なぜ戦後「太平洋戦争」と云う呼称が主流になったのかに関しては様々な理由や考え方があると思うが、「大東亜戦争」と云う呼称はアジアの安定を謳った「大東亜共栄圏構想」を想起させ「日本がアジア諸国の独立運動の原動力となった」と云う事実が明確になってしまうため、これを隠蔽すべく連合国側が敢て「太平洋戦争」と云う呼称を主流にさせたのではないかと小生は考えている。

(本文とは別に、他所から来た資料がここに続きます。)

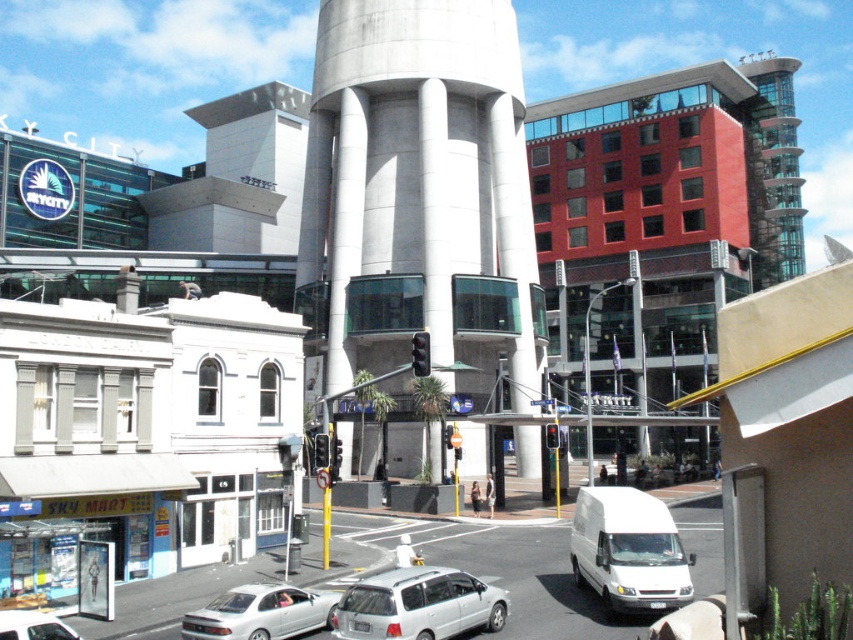
Question: In this image, where is white matte van at lower right located relative to silver metallic sedan at lower center?

Choices:
 (A) right
 (B) left

Answer: (A)

Question: Which of the following is the closest to the observer?

Choices:
 (A) silver metallic sedan at lower left
 (B) concrete water tower at center
 (C) silver metallic van at center
 (D) white matte van at lower right

Answer: (A)

Question: Which object appears farthest from the camera in this image?

Choices:
 (A) silver metallic sedan at lower left
 (B) silver metallic van at center
 (C) concrete water tower at center
 (D) silver metallic sedan at lower center

Answer: (C)

Question: Which object is farther from the camera taking this photo?

Choices:
 (A) white matte van at lower right
 (B) concrete water tower at center
 (C) silver metallic sedan at lower left

Answer: (B)

Question: Is concrete water tower at center to the left of white matte van at lower right from the viewer's perspective?

Choices:
 (A) no
 (B) yes

Answer: (B)

Question: Does concrete water tower at center have a smaller size compared to silver metallic van at center?

Choices:
 (A) no
 (B) yes

Answer: (A)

芳子の歌好きは以前の投稿でも書いたが、三郎も一緒に歌っていたのは初耳である。
小生にとっては「かなり怖い伯父さん」だったのだが…

「夏休みを待つ ヨシコ」とある。
8月生まれの芳子にとって誕生日もあり兄も帰省してくる夏休みはとても待ち遠しかったのであろう。

追伸
あの世の母上へ
×建康 → 〇健康
です。
愚息より

 

広島市本川町の三郎宅での新年会…かな? 昭和45(1970)年頃か…

明けましておめでとうございます
本年もよろしくお願いいたします

令和三年が明け当ブログも足かけ三年目を迎えました。
本年も出来るだけ沢山の方々にご覧頂けるよう頑張る所存です。

扨て新年第一回は、昭和45年頃の正月に三郎宅に芳一・三郎・芳子の揃った(小生にとってはかなり懐かしい)写真が発見されたので、それを投稿したいと思う。

三郎宅での新年会にて 昭和45年頃

後列の3人の女性は左から、三郎次女・長女・奥さん
前列左より、三郎・常子(芳一後妻)・芳一・芳子長女・芳子
最前列右に鎮座しているのが小生(芳子長男)
である。

実はこの写真は小生の手許にあったものではなく、国際新報社から出版された「新 昭和回顧録 我が人生の記」と云う分厚く立派な書物に掲載されていたものである。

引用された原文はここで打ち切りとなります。